I myself can personally attest to this, because such an event happened in my own life! I’ll never forget what I saw, and never forget how terrified I was to have that happen to me. Every day there are people who experience things which defy normal conventions and fill our minds and imaginations with horrors and nightmares which make us grateful for that dog at the foot of the bed or loved one curled up beside you.
And what we define as horrific is varied based on the person, as noted before. Each and every one of us has our own ideas of the Bogeyman which lurks in the closet, because it is reflective of our own inner demons. What I fear and tremble at might be completely different than you the reader! You might be afraid that there is an axe murderer standing in the kitchen, waiting behind the door for you. I’m afraid of some shapeless supernatural force which could invariably destroy my belongings and do physical harm onto me.
That is the commonality with all of us in regards to horror: we fear for our physical selves. After all, in every form of horror from literature to film, all of these tales feature death of the body and mind in some way. Zombies coming to devour our flesh, masked maniacs hacking our limbs off, parasitic organisms eating us from the inside out, alien beings taking away our identities and enslaving us, demons possessing our bodies and scarring them with burns and cuts. Regardless of the scenario, setting, characters or outcome, all horror reflects man fear of being harmed and/or killed.
Naturally. I don’t think anybody willingly wants to have a Jason Vorheese smash into their living room and decapitate them with a machete, or have Pazuzu or Satan possess their bodies and violate them with crucifixes, or even be kidnapped, beaten and raped by some deranged social outcasts. We are not naturally a species that wants to become prey, regardless of what the predator is, even if it is our fellow man.
Even as you read, I have no doubt that in the back of your mind, you wonder what is it that really scares you, what your mind manifests in its darkest places and what makes you pull the covers over you at night.

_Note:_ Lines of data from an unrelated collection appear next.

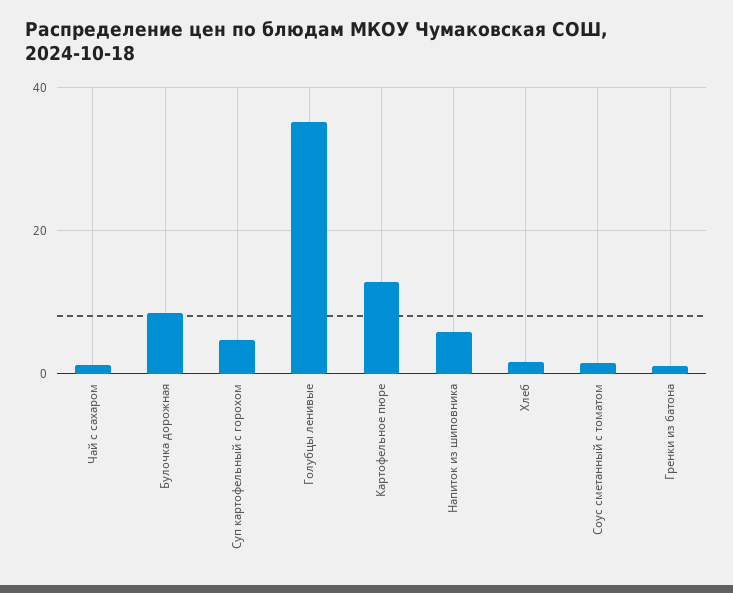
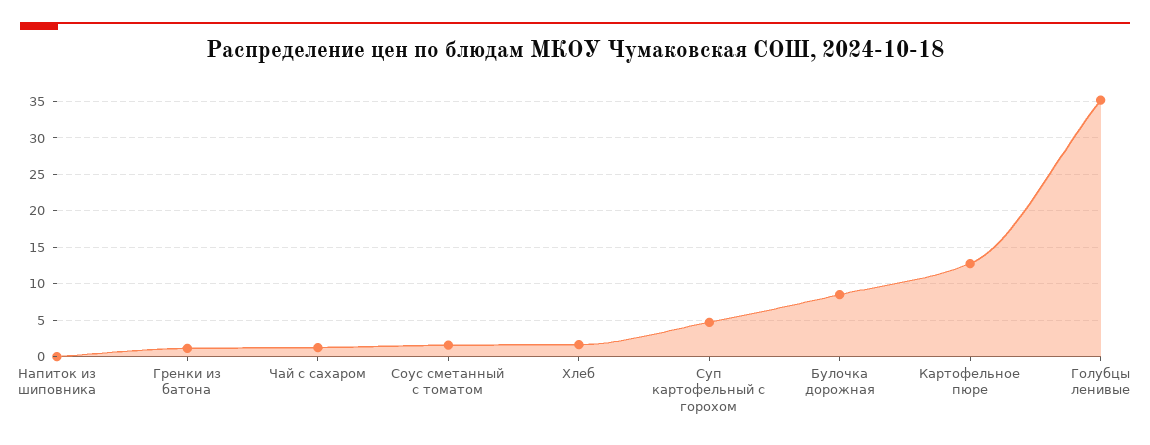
  {
    "Чай с сахаром": 1,
    "Булочка дорожная": 8,
    "Суп картофельный с горохом": 5,
    "Голубцы ленивые": 35,
    "Картофельное пюре": 13,
-   "Напиток из шиповника": 6,
+   "Напиток из шиповника": 0,
    "Хлеб": 2,
    "Соус сметанный с томатом": 2,
    "Гренки из батона": 1
  }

What lurks in the shadows, not just in our homes, but deep within our world, from the lightless abyss of the ocean depths to the wild forests in pitch black night? It doesn’t matter if what we imagine is real or imaginary, because inside us we know something is there.
Sure, it may not be that tall faceless man with the long arms or the bleached faced killer; it might not even be some rabid beast waiting for its next meal. Regardless of what is or isn’t there, we know that there IS always something lurking beyond our sights, waiting patiently, watching, filling our hearts and souls with dread and despair. Because what we cannot see is truly the most terrifying thing we can experience.

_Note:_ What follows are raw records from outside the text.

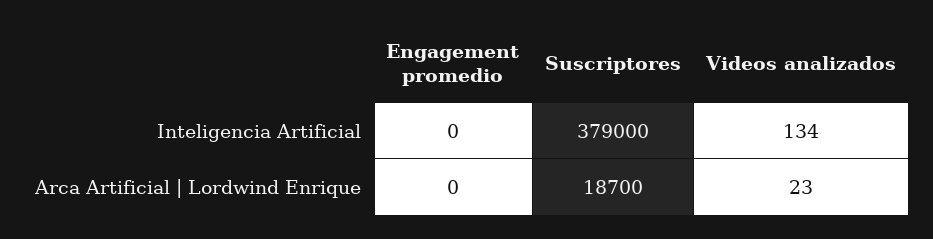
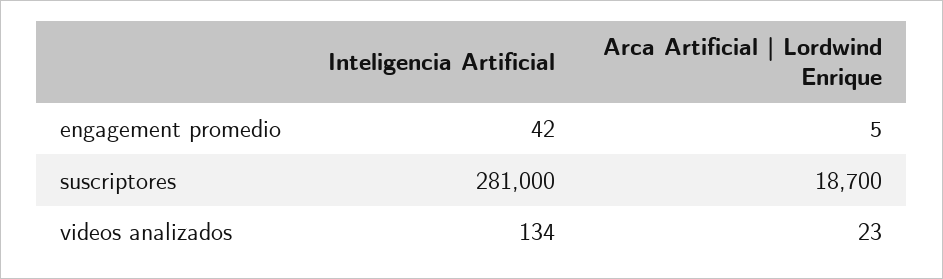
  {
    "Engagement promedio": {
-     "Inteligencia Artificial": 0,
+     "Inteligencia Artificial": 42,
-     "Arca Artificial | Lordwind Enrique": 0
+     "Arca Artificial | Lordwind Enrique": 5
    },
    "Suscriptores": {
-     "Inteligencia Artificial": 379000,
+     "Inteligencia Artificial": 281000,
      "Arca Artificial | Lordwind Enrique": 18700
    },
    "Videos analizados": {
      "Inteligencia Artificial": 134,
      "Arca Artificial | Lordwind Enrique": 23
    }
  }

So back to the very first statement: never try to comprehend what true horror is. Why did I say that? The reason is simple. Because once and a great while, we will face something that is so horrible, so wrong to everything we know as right, that just being able to acknowledge its existence would send your mind spiraling into madness.

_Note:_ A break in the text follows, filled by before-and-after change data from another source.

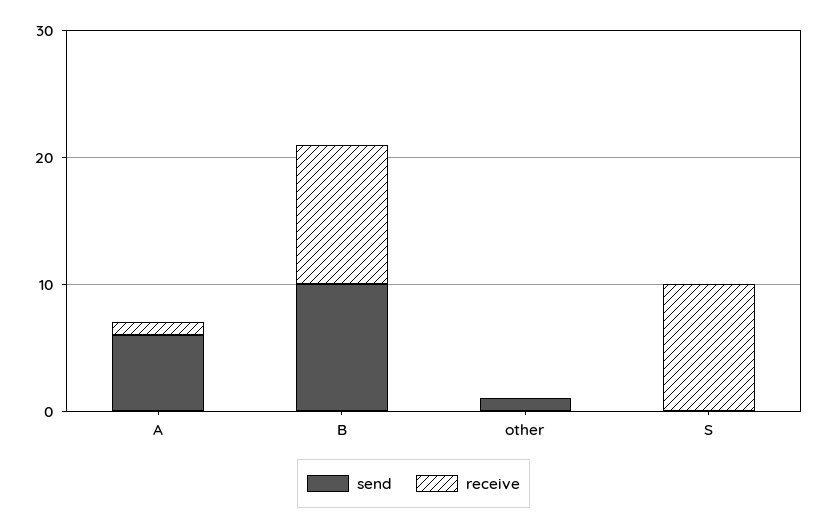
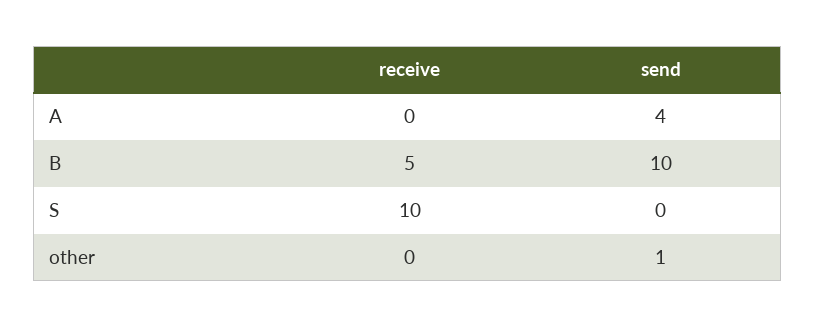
  {
    "send": {
-     "A": 6,
+     "A": 4,
      "B": 10,
      "other": 1,
      "S": 0
    },
    "receive": {
-     "A": 1,
+     "A": 0,
-     "B": 11,
+     "B": 5,
      "other": 0,
      "S": 10
    }
  }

In the words of a great master of the macabre, “The most merciful thing in the world, I think, is the inability of the human mind to correlate all its contents. We live on a placid island of ignorance in the midst of black seas of the infinity, and it was not meant that we should voyage far. Some day the piecing together of dissociated knowledge will open up such terrifying vistas of reality, and of our frightful position therein, that we shall either go mad from the revelation or flee from the light into the peace and safety of a new Dark Age.” H.P. Lovecraft, The Call of Cthulhu.